The New Shildon Railway Institute was a go-ahead institution. As well as its educational activities, it had allotments and advocated a scheme to pipe clean water into the town. It led calls for public gardens to be created for the benefit of its members, and in 1847, a collection of 6s 5d was taken at the end of a lecture entitled The Horrors of American Slavery to help fight those horrors.

The institute held an annual tea, or soiree, to raise funds. This event quickly became the social highlight of Shildon’s year. In 1848, 1,000 people attended the soiree held in one of the railway workshops. Henry Pease, of the S&DR, gave a no doubt eloquent address but perhaps the audience were more interested in the words of Mr Droffmore, a “phrenological lecturer”.

At New Year 1858, a reporter from the Darlington & Stockton Times attended a similar-sized soiree in the Soho Engine Works and was amazed by what he saw. “The room was excellently fitted up with gas, and most gorgeously decked with holly and evergreen, and artificial flowers, and banners, flags etc,” he wrote. “Such a display of artistic skill in weaving wreaths and festoons and devices from earth’s wintry coat of green, and in the delicate manufacturer of artificial flowers, have we rarely beheld, neither have we very often been so highly delighted with the surpassing beauty which it naturally produced.”

The institute was clearly booming, and in 1860, Mr Pease – now the South Durham MP – returned to open its first purpose-built premises in Station Street, near the Welcome building for today’s Locomotion museum. In the Victorian era, the Stute was the centre of the railwaymen’s social world, running sports clubs, hosting classes, organising day trips, agitating for political change.
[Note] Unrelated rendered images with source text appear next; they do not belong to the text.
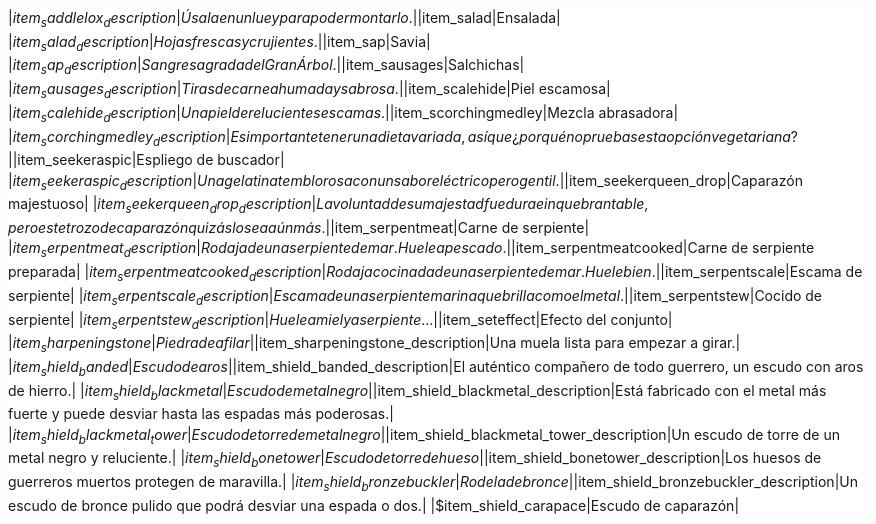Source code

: |$item_saddlelox_description|Úsala en un luey para poder montarlo.|
|$item_salad|Ensalada|
|$item_salad_description|Hojas frescas y crujientes.|
|$item_sap|Savia|
|$item_sap_description|Sangre sagrada del Gran Árbol.|
|$item_sausages|Salchichas|
|$item_sausages_description|Tiras de carne ahumada y sabrosa.|
|$item_scalehide|Piel escamosa|
|$item_scalehide_description|Una piel de relucientes escamas.|
|$item_scorchingmedley|Mezcla abrasadora|
|$item_scorchingmedley_description|Es importante tener una dieta variada, así que ¿por qué no pruebas esta opción vegetariana?|
|$item_seekeraspic|Espliego de buscador|
|$item_seekeraspic_description|Una gelatina temblorosa con un sabor eléctrico pero gentil.|
|$item_seekerqueen_drop|Caparazón majestuoso|
|$item_seekerqueen_drop_description|La voluntad de su majestad fue dura e inquebrantable, pero este trozo de caparazón quizás lo sea aún más.|
|$item_serpentmeat|Carne de serpiente|
|$item_serpentmeat_description|Rodaja de una serpiente de mar. Huele a pescado.|
|$item_serpentmeatcooked|Carne de serpiente preparada|
|$item_serpentmeatcooked_description|Rodaja cocinada de una serpiente de mar. Huele bien.|
|$item_serpentscale|Escama de serpiente|
|$item_serpentscale_description|Escama de una serpiente marina que brilla como el metal.|
|$item_serpentstew|Cocido de serpiente|
|$item_serpentstew_description|Huele a miel y a serpiente…|
|$item_seteffect|Efecto del conjunto|
|$item_sharpeningstone|Piedra de afilar|
|$item_sharpeningstone_description|Una muela lista para empezar a girar.|
|$item_shield_banded|Escudo de aros|
|$item_shield_banded_description|El auténtico compañero de todo guerrero, un escudo con aros de hierro.|
|$item_shield_blackmetal|Escudo de metal negro|
|$item_shield_blackmetal_description|Está fabricado con el metal más fuerte y puede desviar hasta las espadas más poderosas.|
|$item_shield_blackmetal_tower|Escudo de torre de metal negro|
|$item_shield_blackmetal_tower_description|Un escudo de torre de un metal negro y reluciente.|
|$item_shield_bonetower|Escudo de torre de hueso|
|$item_shield_bonetower_description|Los huesos de guerreros muertos protegen de maravilla.|
|$item_shield_bronzebuckler|Rodela de bronce|
|$item_shield_bronzebuckler_description|Un escudo de bronce pulido que podrá desviar una espada o dos.|
|$item_shield_carapace|Escudo de caparazón|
With the Shildon wagonworks continuing to grow, within a couple of generations Station Street was too small and the North Eastern Railway built today’s premises. Although it says “1911” above the door, the building was formally opened on February 8, 1913.

The event was chaired by Vincent Raven, chief mechanical engineer of the NER, who asked RW Worsdell, Shildon works manager, to present a silver gilt key to the principal guest, NER director AF Pease – Sir Arthur, as he later became, was a cousin of Henry Pease and had grown up in the Darlington mansion of Hummersknott.

This Mr Pease performed the opening honours with the key, and said that this was the oldest railway institute in the world. He hoped “the new building would be a very great blessing to the town and that there would be many pleasant social gatherings in it for many years to come”.

Those many years to come may now be coming to an end. When the wagonworks closed on June 30, 1984, with the loss of 2,600 jobs (86 per cent of male manufacturing jobs in Shildon), the railway sold the institute to its members for £1 to use as a social club.

However, meeting 21st Century repair bills at a time when social habits are changing rapidly have thrown the future of the early 19th Century institution into doubt. If it were to go, it would leave a gargantuan hole in Shildon – a physical hole, because it is a landmark building, and a heritage hole because Shildon has so few surviving buildings that connect the community to the birth of the railways.

“It is heartbreaking, but I genuinely believe it has got so much potential,” says town councillor Dave Reynolds, who is one of the people behind the SOS campaign. “First of all, we want to garner public support to ensure it survives in the short term, and then look ahead to the bicentenary of the railways in 2025. We would like to hear people’s ideas for the next stage in the evolution of the railway institute.

“It would be tragic to lose it when such a major anniversary is so close and the eyes of the world will be on the birthplace of the railways.”

The public meeting is on Wednesday (May 22) in the Stute at 7pm.